> Aufgabe A
Erläutern Sie anhand des Wetterberichts, weshalb sich am Dienstagnachmittag im Nordwesten wechselnde Bewölkung einstellt.
> Aufgabe B
Führen Sie den Wetterbericht im Anschluss an dessen letzten Satz weiter.

> Vorliegender Text

Offenbach (dpa) - Am Dienstag verlagert sich das Regengebiet aus dem Nordwesten im Tagesverlauf bis in den Osten und die Mitte Deutschlands.
Dahinter stellt sich nach Angaben des Deutschen Wetterdienstes am Nachmittag im Nordwesten wechselnde Bewölkung ein, wobei es zu Schauern, in Nordseenähe auch zu kurzen Gewittern kommen kann. Südlich einer Linie etwa vom Oberrhein bis nach Sachsen bleibt es zunächst meist noch wolkenarm und nach teils nur zögernder Auflösung von Früh- oder Hochnebel auch noch trocken.
Die Temperatur steigt auf 11 Grad im äußersten Norden und bis 20 Grad im Südwesten. Der Wind weht meist mäßig aus südlicher bis südwestlicher Richtung, im Küstenbereich und Berglagen frischt er stark bis stürmisch auf.

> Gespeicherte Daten
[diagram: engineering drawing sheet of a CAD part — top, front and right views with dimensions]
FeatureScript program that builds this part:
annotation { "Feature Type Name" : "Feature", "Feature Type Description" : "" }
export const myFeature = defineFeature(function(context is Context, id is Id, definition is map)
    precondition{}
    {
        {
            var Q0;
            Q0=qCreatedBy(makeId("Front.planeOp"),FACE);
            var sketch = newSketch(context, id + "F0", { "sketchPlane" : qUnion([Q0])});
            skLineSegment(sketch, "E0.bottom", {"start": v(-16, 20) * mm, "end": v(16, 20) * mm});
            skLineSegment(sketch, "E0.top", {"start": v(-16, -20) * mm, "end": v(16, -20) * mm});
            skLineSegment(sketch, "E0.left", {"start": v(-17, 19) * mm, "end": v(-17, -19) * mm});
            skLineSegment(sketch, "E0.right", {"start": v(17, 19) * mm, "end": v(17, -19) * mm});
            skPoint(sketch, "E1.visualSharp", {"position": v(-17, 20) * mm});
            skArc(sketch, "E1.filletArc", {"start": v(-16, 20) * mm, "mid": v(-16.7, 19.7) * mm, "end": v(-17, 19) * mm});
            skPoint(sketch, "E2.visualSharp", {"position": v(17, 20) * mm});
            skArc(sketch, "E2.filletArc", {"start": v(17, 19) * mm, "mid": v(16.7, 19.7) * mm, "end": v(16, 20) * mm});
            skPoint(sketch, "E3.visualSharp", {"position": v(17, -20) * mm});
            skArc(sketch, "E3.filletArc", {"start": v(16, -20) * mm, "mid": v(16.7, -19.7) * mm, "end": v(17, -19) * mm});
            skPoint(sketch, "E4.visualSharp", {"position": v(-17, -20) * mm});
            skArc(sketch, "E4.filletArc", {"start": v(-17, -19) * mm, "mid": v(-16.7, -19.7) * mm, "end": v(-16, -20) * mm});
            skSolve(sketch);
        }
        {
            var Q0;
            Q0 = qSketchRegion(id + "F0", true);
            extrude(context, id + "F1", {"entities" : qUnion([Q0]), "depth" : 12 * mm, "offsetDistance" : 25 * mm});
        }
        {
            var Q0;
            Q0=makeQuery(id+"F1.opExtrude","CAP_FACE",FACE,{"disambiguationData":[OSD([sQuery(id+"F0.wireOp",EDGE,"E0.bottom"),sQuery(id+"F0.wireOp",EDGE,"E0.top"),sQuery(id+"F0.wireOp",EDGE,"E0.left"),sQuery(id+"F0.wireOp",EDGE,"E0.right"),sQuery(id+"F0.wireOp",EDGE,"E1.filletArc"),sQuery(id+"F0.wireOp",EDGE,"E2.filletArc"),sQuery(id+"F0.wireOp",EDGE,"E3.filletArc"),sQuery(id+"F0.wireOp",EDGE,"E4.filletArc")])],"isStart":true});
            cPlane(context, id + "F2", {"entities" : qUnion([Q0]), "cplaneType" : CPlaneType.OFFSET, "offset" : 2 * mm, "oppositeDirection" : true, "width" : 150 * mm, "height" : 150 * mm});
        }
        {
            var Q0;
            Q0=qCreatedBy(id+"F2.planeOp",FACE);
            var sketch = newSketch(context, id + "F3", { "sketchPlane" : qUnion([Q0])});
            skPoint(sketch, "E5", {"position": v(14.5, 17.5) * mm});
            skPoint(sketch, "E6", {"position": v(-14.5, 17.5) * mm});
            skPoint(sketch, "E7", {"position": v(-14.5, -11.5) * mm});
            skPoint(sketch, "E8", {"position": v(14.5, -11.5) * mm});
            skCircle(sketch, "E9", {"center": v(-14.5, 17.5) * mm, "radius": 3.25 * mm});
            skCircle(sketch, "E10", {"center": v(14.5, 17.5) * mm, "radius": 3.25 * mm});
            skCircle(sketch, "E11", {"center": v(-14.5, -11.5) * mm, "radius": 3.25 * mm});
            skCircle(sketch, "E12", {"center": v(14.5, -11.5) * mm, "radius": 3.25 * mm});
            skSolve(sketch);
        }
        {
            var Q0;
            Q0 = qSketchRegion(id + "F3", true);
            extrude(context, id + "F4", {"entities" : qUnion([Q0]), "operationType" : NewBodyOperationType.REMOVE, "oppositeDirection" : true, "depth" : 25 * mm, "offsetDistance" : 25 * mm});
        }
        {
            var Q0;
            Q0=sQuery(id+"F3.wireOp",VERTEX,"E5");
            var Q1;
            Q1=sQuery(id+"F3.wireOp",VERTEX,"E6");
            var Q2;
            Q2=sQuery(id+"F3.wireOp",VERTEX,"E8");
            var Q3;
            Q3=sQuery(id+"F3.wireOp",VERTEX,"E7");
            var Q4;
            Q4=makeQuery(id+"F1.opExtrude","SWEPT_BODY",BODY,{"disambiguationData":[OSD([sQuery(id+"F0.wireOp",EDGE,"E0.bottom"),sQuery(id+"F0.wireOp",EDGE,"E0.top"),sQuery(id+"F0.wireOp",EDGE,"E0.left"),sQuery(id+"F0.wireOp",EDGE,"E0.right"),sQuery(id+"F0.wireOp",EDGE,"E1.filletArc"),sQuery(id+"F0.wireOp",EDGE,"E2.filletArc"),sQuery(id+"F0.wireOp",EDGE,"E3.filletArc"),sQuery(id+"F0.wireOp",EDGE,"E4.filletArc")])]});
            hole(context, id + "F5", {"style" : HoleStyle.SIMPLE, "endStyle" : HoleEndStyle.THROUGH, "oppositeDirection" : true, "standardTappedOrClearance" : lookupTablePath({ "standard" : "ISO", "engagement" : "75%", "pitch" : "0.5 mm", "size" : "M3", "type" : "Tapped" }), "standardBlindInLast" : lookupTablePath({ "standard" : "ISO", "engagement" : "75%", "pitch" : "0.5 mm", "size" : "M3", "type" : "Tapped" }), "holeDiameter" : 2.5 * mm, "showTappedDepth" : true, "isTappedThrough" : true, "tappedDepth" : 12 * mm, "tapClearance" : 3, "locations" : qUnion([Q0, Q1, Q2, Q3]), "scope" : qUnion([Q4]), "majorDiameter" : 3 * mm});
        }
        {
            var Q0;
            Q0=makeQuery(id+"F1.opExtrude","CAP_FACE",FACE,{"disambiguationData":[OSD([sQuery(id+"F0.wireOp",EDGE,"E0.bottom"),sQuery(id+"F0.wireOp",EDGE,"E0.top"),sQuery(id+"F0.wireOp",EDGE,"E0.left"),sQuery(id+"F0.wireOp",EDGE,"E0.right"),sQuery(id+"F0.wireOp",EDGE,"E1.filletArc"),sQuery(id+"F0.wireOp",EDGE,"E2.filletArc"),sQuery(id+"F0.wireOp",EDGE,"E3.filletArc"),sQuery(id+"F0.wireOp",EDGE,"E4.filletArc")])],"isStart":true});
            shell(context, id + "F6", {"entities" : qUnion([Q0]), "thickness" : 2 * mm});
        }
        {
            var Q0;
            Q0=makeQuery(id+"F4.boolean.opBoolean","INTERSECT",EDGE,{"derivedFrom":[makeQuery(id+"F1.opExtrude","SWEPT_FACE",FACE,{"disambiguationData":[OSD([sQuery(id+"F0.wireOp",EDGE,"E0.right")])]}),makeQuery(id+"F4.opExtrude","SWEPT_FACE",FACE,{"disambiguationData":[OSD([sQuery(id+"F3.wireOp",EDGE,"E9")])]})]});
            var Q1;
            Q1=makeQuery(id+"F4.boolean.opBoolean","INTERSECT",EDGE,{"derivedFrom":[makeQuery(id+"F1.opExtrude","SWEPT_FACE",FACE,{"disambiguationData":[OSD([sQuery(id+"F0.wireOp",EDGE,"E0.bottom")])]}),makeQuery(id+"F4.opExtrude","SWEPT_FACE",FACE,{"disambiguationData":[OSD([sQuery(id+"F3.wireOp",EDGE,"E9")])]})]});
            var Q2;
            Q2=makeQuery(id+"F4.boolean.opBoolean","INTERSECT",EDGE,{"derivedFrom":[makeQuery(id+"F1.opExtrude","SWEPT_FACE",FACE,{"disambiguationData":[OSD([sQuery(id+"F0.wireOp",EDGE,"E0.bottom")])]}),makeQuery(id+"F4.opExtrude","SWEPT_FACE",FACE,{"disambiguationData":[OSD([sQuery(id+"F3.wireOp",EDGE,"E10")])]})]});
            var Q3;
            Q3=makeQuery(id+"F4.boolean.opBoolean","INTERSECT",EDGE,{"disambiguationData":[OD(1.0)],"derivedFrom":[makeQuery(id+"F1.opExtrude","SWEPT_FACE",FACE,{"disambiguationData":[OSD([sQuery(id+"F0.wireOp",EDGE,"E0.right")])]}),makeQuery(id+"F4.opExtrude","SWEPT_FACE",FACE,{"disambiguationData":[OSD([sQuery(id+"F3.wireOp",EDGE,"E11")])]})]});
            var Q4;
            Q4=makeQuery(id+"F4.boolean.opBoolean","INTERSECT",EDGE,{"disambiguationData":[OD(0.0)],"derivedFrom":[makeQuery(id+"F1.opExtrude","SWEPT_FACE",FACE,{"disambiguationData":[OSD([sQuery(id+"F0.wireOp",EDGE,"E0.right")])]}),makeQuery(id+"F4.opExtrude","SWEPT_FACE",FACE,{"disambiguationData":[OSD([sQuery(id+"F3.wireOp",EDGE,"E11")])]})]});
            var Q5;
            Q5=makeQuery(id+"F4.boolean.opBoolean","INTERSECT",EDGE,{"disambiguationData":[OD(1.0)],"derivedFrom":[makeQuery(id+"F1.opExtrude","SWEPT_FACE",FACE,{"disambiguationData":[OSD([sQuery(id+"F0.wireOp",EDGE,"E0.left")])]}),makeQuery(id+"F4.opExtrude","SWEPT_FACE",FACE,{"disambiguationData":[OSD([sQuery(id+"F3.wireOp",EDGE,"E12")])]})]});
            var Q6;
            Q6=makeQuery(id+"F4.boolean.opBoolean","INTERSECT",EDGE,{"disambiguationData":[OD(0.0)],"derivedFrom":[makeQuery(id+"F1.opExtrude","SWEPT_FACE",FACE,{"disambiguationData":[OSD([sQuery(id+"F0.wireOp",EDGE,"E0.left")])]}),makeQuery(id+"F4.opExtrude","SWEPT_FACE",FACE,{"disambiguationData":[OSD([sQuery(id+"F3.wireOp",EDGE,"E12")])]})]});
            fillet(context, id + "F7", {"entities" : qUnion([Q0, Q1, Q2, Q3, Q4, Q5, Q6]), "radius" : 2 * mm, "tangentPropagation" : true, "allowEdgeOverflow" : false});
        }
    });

> Antwort A
Das Regengebiet verlagert sich im Tagesverlauf aus dem Nordwesten bis in den Osten und die Mitte Deutschlands. Dahinter stellt sich im Nordwesten am Nachmittag wechselnde Bewölkung ein, mit möglichen Schauern und in Nordseenähe auch kurzen Gewittern.

> Antwort B
In der Nacht zum Mittwoch zieht das Regenband allmählich auch in den Süden Deutschlands. Nur im äußersten Südosten Bayerns bleibt es noch trocken. In den Mittelgebirgen kann auch Schnee fallen. Nördlich der Mittelgebirge ist es zum Teil aufgelockert und trocken, im Nordseeumfeld und in Schleswig-Holstein sind aber weiter Schauer und Gewitter zu erwarten.
Die Temperatur sinkt auf 9 Grad an der Nordsee und bis 3 Grad im Südosten Deutschlands. An der Küste und in stark exponierten Berglagen ist mit starken bis stürmischen Böen aus Südwest zu rechnen.